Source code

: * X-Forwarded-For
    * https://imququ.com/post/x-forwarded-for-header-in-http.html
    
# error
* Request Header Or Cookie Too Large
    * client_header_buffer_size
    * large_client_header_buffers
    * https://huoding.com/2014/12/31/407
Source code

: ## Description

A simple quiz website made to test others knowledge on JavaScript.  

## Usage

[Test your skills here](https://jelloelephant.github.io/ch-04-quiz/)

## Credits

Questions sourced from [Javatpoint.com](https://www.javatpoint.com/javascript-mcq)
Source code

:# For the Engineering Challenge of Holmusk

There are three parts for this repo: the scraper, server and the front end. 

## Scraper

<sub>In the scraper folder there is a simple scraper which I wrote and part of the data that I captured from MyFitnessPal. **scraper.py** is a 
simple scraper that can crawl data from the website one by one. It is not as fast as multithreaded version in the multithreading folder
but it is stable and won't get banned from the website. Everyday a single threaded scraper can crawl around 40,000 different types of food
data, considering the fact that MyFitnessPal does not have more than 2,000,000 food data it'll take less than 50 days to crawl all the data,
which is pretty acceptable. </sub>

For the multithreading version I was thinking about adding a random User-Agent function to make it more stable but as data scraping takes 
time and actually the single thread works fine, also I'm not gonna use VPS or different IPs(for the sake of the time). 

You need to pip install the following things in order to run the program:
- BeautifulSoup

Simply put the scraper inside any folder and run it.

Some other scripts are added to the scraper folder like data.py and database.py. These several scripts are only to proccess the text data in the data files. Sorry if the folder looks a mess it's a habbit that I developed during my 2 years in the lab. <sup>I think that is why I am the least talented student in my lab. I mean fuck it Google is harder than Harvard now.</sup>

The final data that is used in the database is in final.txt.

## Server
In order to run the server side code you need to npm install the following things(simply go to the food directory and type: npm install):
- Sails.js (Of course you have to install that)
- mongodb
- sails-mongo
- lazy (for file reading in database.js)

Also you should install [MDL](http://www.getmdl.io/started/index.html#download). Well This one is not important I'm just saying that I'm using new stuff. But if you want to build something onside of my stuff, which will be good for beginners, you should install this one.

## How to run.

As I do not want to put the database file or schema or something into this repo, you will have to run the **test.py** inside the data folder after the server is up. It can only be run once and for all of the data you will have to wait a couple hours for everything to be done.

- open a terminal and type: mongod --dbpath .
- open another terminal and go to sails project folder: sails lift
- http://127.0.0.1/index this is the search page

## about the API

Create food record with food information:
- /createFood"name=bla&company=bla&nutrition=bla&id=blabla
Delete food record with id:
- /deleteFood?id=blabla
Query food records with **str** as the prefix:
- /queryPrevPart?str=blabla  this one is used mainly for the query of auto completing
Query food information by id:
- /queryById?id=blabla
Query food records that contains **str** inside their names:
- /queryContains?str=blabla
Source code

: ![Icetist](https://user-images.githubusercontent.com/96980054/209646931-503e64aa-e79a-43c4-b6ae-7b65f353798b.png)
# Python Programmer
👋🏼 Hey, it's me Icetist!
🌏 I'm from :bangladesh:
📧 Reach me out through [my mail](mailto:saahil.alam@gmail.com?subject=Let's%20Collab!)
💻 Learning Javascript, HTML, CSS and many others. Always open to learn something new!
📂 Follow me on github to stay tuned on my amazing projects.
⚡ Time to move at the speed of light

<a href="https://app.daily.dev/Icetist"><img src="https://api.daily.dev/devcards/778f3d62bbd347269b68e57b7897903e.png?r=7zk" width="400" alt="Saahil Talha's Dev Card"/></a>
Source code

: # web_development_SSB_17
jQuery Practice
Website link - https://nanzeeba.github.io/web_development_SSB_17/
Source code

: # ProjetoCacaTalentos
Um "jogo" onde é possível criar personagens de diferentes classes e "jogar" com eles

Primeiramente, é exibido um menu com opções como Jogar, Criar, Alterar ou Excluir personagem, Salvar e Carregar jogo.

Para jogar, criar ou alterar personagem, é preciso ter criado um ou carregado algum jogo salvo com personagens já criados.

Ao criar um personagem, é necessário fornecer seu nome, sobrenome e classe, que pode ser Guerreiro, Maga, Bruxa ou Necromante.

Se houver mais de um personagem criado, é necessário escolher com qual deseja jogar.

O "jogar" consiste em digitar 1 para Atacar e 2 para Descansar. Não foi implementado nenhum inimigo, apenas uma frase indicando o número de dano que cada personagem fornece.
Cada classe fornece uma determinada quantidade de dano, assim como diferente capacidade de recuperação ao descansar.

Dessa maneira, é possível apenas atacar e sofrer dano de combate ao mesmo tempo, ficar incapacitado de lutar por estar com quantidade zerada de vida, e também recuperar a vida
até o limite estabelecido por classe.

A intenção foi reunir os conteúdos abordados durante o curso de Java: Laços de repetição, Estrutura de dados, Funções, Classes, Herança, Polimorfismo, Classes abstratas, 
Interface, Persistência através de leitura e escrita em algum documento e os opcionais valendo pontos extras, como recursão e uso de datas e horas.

■ ■ ■ ■

◆ **Directions**
Each line above should appear again, reproduced exactly.

◆ **Response area**
Source code

: * X-Forwarded-For
    * https://imququ.com/post/x-forwarded-for-header-in-http.html
    
# error
* Request Header Or Cookie Too Large
    * client_header_buffer_size
    * large_client_header_buffers
    * https://huoding.com/2014/12/31/407
Source code

: ## Description

A simple quiz website made to test others knowledge on JavaScript.  

## Usage

[Test your skills here](https://jelloelephant.github.io/ch-04-quiz/)

## Credits

Questions sourced from [Javatpoint.com](https://www.javatpoint.com/javascript-mcq)
Source code

:# For the Engineering Challenge of Holmusk

There are three parts for this repo: the scraper, server and the front end. 

## Scraper

<sub>In the scraper folder there is a simple scraper which I wrote and part of the data that I captured from MyFitnessPal. **scraper.py** is a 
simple scraper that can crawl data from the website one by one. It is not as fast as multithreaded version in the multithreading folder
but it is stable and won't get banned from the website. Everyday a single threaded scraper can crawl around 40,000 different types of food
data, considering the fact that MyFitnessPal does not have more than 2,000,000 food data it'll take less than 50 days to crawl all the data,
which is pretty acceptable. </sub>

For the multithreading version I was thinking about adding a random User-Agent function to make it more stable but as data scraping takes 
time and actually the single thread works fine, also I'm not gonna use VPS or different IPs(for the sake of the time). 

You need to pip install the following things in order to run the program:
- BeautifulSoup

Simply put the scraper inside any folder and run it.

Some other scripts are added to the scraper folder like data.py and database.py. These several scripts are only to proccess the text data in the data files. Sorry if the folder looks a mess it's a habbit that I developed during my 2 years in the lab. <sup>I think that is why I am the least talented student in my lab. I mean fuck it Google is harder than Harvard now.</sup>

The final data that is used in the database is in final.txt.

## Server
In order to run the server side code you need to npm install the following things(simply go to the food directory and type: npm install):
- Sails.js (Of course you have to install that)
- mongodb
- sails-mongo
- lazy (for file reading in database.js)

Also you should install [MDL](http://www.getmdl.io/started/index.html#download). Well This one is not important I'm just saying that I'm using new stuff. But if you want to build something onside of my stuff, which will be good for beginners, you should install this one.

## How to run.

As I do not want to put the database file or schema or something into this repo, you will have to run the **test.py** inside the data folder after the server is up. It can only be run once and for all of the data you will have to wait a couple hours for everything to be done.

- open a terminal and type: mongod --dbpath .
- open another terminal and go to sails project folder: sails lift
- http://127.0.0.1/index this is the search page

## about the API

Create food record with food information:
- /createFood"name=bla&company=bla&nutrition=bla&id=blabla
Delete food record with id:
- /deleteFood?id=blabla
Query food records with **str** as the prefix:
- /queryPrevPart?str=blabla  this one is used mainly for the query of auto completing
Query food information by id:
- /queryById?id=blabla
Query food records that contains **str** inside their names:
- /queryContains?str=blabla
Source code

: ![Icetist](https://user-images.githubusercontent.com/96980054/209646931-503e64aa-e79a-43c4-b6ae-7b65f353798b.png)
# Python Programmer
👋🏼 Hey, it's me Icetist!
🌏 I'm from :bangladesh:
📧 Reach me out through [my mail](mailto:saahil.alam@gmail.com?subject=Let's%20Collab!)
💻 Learning Javascript, HTML, CSS and many others. Always open to learn something new!
📂 Follow me on github to stay tuned on my amazing projects.
⚡ Time to move at the speed of light

<a href="https://app.daily.dev/Icetist"><img src="https://api.daily.dev/devcards/778f3d62bbd347269b68e57b7897903e.png?r=7zk" width="400" alt="Saahil Talha's Dev Card"/></a>
Source code

: # web_development_SSB_17
jQuery Practice
Website link - https://nanzeeba.github.io/web_development_SSB_17/
Source code

: # ProjetoCacaTalentos
Um "jogo" onde é possível criar personagens de diferentes classes e "jogar" com eles

Primeiramente, é exibido um menu com opções como Jogar, Criar, Alterar ou Excluir personagem, Salvar e Carregar jogo.

Para jogar, criar ou alterar personagem, é preciso ter criado um ou carregado algum jogo salvo com personagens já criados.

Ao criar um personagem, é necessário fornecer seu nome, sobrenome e classe, que pode ser Guerreiro, Maga, Bruxa ou Necromante.

Se houver mais de um personagem criado, é necessário escolher com qual deseja jogar.

O "jogar" consiste em digitar 1 para Atacar e 2 para Descansar. Não foi implementado nenhum inimigo, apenas uma frase indicando o número de dano que cada personagem fornece.
Cada classe fornece uma determinada quantidade de dano, assim como diferente capacidade de recuperação ao descansar.

Dessa maneira, é possível apenas atacar e sofrer dano de combate ao mesmo tempo, ficar incapacitado de lutar por estar com quantidade zerada de vida, e também recuperar a vida
até o limite estabelecido por classe.

A intenção foi reunir os conteúdos abordados durante o curso de Java: Laços de repetição, Estrutura de dados, Funções, Classes, Herança, Polimorfismo, Classes abstratas, 
Interface, Persistência através de leitura e escrita em algum documento e os opcionais valendo pontos extras, como recursão e uso de datas e horas.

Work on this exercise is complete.